**Work instructions**
A. In the University of Kentucky message below, what reason does Eli Capilouto give for separating the university from the plan to renovate and expand Rupp Arena? Answer in one to three sentences.
B. Render this sentence from the University of Kentucky message into Spanish: "We need 21st century facilities so that we can attract the best and brightest, provide an education such that every student who leaves is the best and brightest."
C. Write the next part of the University of Kentucky message, picking up after its final question.

**Provided text**
It is an exciting time at the University of Kentucky – K Week is well underway, classes are about to begin and some 4,500 eager first-year students are dreaming big and “seeing blue.” It has been an exciting summer for the UK Family, and Mary Lynne and I continue to feel the warmth of our campus community and the city of Lexington. Over the last year, we’ve made incredible progress. We dreamed – and achieved – big dreams, and we remain energized for the bright days ahead as we prepare for our sesquicentennial.
Recently, I sat down with Business Lexington Editor, Tom Martin, to talk about the future of the University of Kentucky as we commit anew to our shared Kentucky Promise. We discussed UK’s top priorities of affordability and access, a robust undergraduate education program, our innovative housing endeavor and the international partnerships being built by our world-class faculty scientists. Enjoy!
"Business Lexington - Q&A: Eli Capilouto"
By Robbie Clark
The need to address today’s difficult economic realities has led to some controversial changes at the University of Kentucky under President Eli Capilouto, but UK’s top priority, he said recently, is undergraduate education.
TM (Tom Martin): One of the early bold steps that you made soon after arriving at UK was to decouple the university from the prospect of renovating and expanding Rupp Arena and the surrounding environs. Was that a difficult decision?
EC (Eli Capilouto): … I appreciate the task force and the mayor’s dream. I think it’s an exciting vision. I hope we get there one day, but my responsibility is to make sure that we have those facilities that complement our 21st century faculty. We need 21st century facilities so that we can attract the best and brightest, provide an education such that every student who leaves is the best and brightest.
TM: You oversaw a significant round of layoffs in the not-too-distant past. What are your priorities going forward?

**Record excerpts**
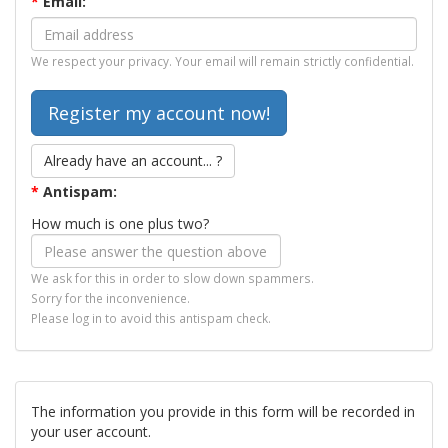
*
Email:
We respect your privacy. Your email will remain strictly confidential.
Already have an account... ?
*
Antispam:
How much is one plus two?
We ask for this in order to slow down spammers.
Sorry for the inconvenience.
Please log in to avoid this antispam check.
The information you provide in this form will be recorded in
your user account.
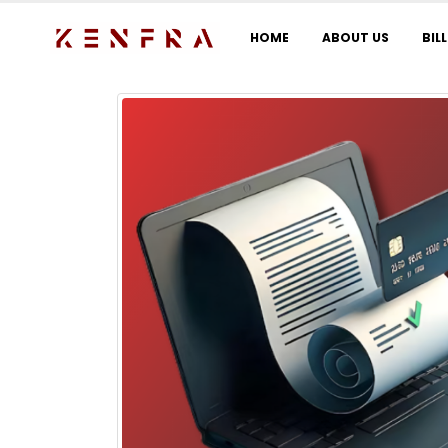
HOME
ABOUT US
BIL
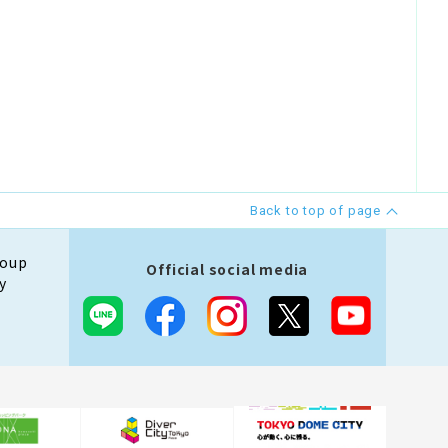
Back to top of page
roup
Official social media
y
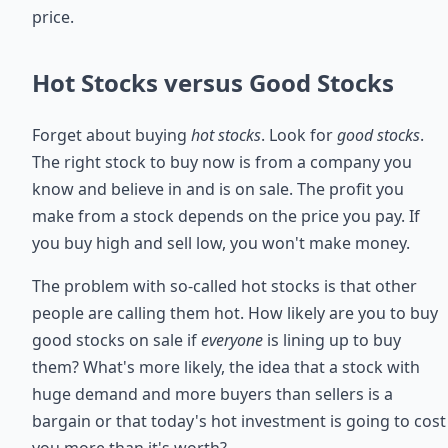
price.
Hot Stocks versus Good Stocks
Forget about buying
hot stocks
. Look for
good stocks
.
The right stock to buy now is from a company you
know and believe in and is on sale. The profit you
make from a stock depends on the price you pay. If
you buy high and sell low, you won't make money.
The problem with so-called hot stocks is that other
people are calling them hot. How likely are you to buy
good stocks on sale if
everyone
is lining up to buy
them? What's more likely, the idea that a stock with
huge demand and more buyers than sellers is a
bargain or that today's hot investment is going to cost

---

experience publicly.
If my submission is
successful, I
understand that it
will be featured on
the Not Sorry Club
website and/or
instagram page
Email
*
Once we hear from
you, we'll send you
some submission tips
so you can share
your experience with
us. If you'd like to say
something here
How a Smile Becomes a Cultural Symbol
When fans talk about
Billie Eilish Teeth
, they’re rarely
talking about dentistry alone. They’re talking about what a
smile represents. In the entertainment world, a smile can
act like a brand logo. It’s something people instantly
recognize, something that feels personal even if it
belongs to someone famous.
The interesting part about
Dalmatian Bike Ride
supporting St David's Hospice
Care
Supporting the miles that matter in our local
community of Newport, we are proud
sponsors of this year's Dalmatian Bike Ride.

**Answers to the problems**
A. Capilouto says his responsibility is to make sure the university has facilities that complement its 21st century faculty. He argues that UK needs 21st century facilities to attract the best and brightest and to give every student who leaves an education that makes them the best and brightest.

B. Necesitamos instalaciones del siglo XXI para poder atraer a los mejores y más brillantes, y brindar una educación tal que cada estudiante que egrese sea de los mejores y más brillantes.

C.
EC: … Our Board of Trustees unanimously approved some priorities last October. And number one amongst those was redoubling our focus on undergraduate education. So that’s been our guide as we’ve had to make choices. Over the last three years, the University of Kentucky, I think, prepared itself well to be able to meet the demands and needs of undergraduate students. We grew our faculty by 9 percent. So we’re now positioned to grow our student body and provide them and our citizens more access to higher quality degrees.
Our faculty, who are never satisfied, thought that they could make what was an already exceptional curriculum even better. So they made tremendous improvements to our UK Core so that every student, when they take those fundamental core courses, will be well prepared for life.
… We also said we’re going to increase access and affordability, so next year we are not going to increase tuition more than 3 percent. That’s a bold commitment that few universities are prepared to make in this kind of environment. We increased our scholarships for our top-notch students by $10 million as well. That’s what we’ve done on the student side, on the faculty side, curriculum side.
(Concerning facilities,) we entered into the boldest partnership I think in higher education history, and that is a $500 million project to restore our residence halls. We want to grow that to 9,000 new modern beds. We only have 600 of our current 6,000 now that can be classified as “modern” and lending themselves in the living and learning environment to what we know undergirds success for students.
We’re also budgeting another $15 million in recurring funds so that we can fund debt up to $200 million to start rebuilding the academic core of our campus.
We’ve been able to hire just incredible researchers like Peixuan Guo. We got him from the University of Cincinnati. He’s one of the leading nano-biotechnologists in the world. This is going to make the quality of life for Kentuckians and people around the world even better through his research.
And lastly, the thing that we recognized we had to do: we have this incredibly talented and hard-working group of faculty and staff. We are planning a 5 percent salary pool for those terrific individuals for next year.
So those are the kinds of things we are doing to position ourselves to be an even brighter beacon to the state of Kentucky and fulfill our University of Kentucky Promise.
TM: We’re experiencing student access, affordability and loan issues across the country. The retention rate gap between low-income students and those who might come from more fortunate circumstances is widening. How do you plan to ensure that the university remains accessible across that gap?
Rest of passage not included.